■ **Исходный отрывок**:
Авторы в этом году, как вы уже успели заметить, группируются по темам «семья», «религия», «искусство». Наталья Мещанинова уверенно вошла в группу «семья» и заняла позицию где-то между Ким и Старобинец. Это рассказы о девчонке, ее одноклассниках и ребятах с ее двора, о ее деспотичной, но слабохарактерной и мало любящей дочь маме, о слегка поехавшем папе, о сестрах, о педофилах, об экстрасенсах, о сопении в школьной подсобке, о дневнике Лоры Палмер, который вела девчонка.

В процессе ознакомления с книгой выяснилось, что главная виновница всего зла, происходящего с рассказчицей, – ее мама. И у героини было, вроде как, два папы. Но одно дело, когда это два гей- папы, а другое дело – когда секреты чьей-то мамы и два унылых натурала. В общем, экшена не получилось. Да и какое нам дело до того, с кем спала чья-то мама? У читателя есть свои папа и мама, ну или были когда-то. Папой и мамой нынче никого не удивишь.

■ **Задание 1**:
Перепишите слово в слово часть отрывка, которая начинается со слов, где есть «В процессе ознакомления», и заканчивается на «никого не удивишь.».
■ **Задание 2**:
Назовите все темы, по которым, согласно отрывку, в этом году группируются авторы.
Строки дальше взяты из другого источника, не из отрывка.

■ **Предоставленные строки**:
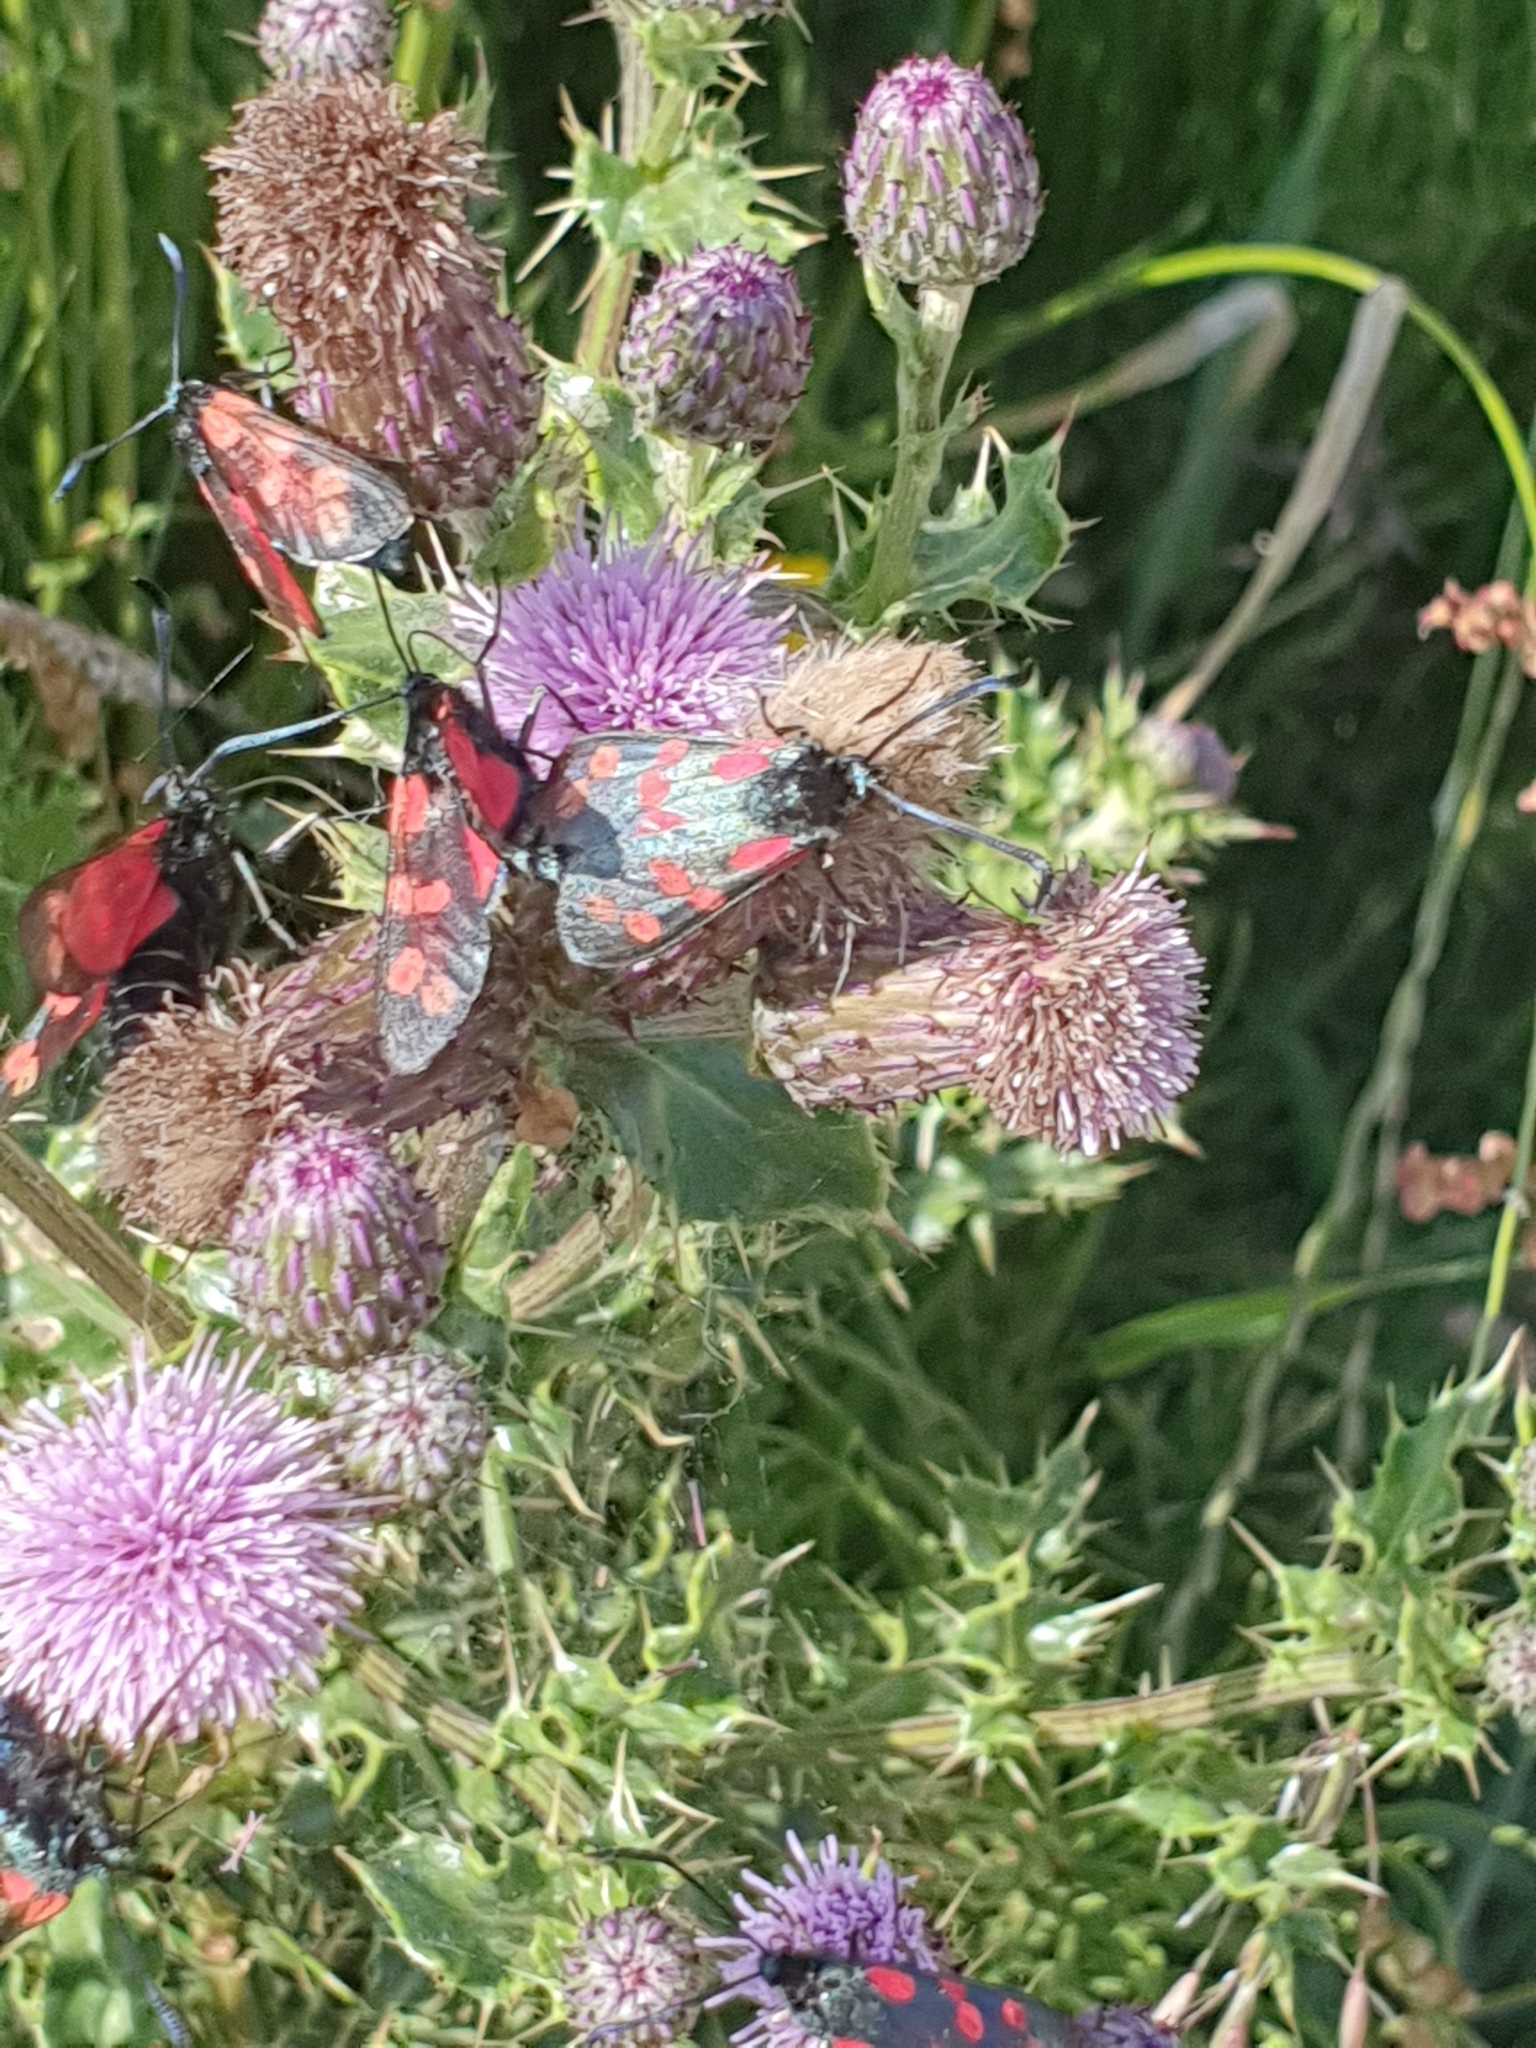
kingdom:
* * *
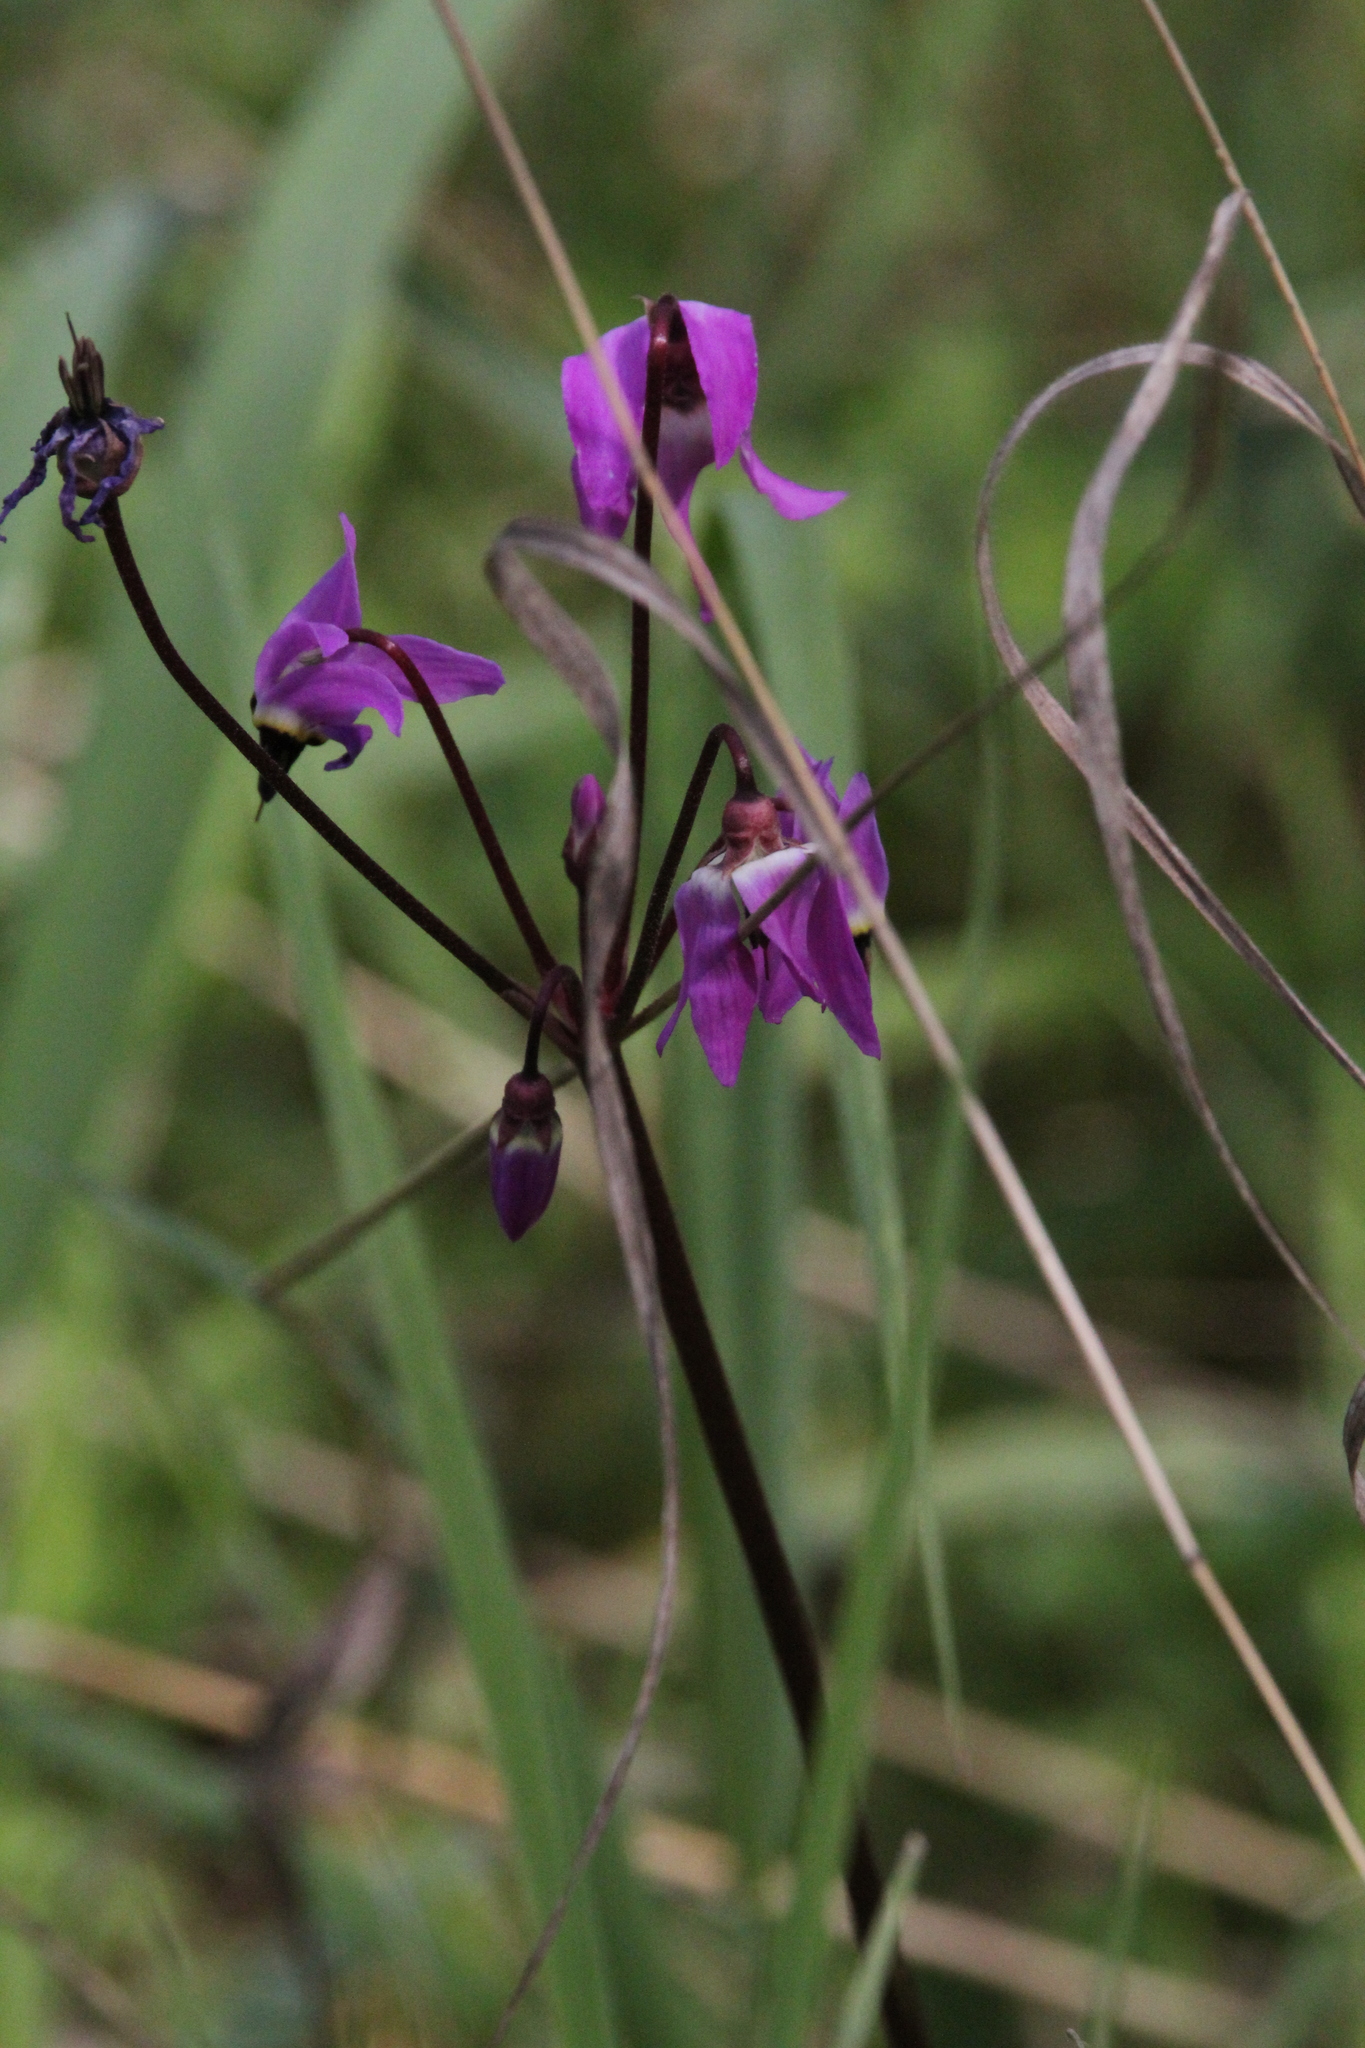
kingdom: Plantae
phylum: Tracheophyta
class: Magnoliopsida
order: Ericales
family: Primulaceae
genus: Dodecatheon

■ **Ответ 1**:
В процессе ознакомления с книгой выяснилось, что главная виновница всего зла, происходящего с рассказчицей, – ее мама. И у героини было, вроде как, два папы. Но одно дело, когда это два гей- папы, а другое дело – когда секреты чьей-то мамы и два унылых натурала. В общем, экшена не получилось. Да и какое нам дело до того, с кем спала чья-то мама? У читателя есть свои папа и мама, ну или были когда-то. Папой и мамой нынче никого не удивишь.

■ **Ответ 2**:
«Семья», «религия», «искусство».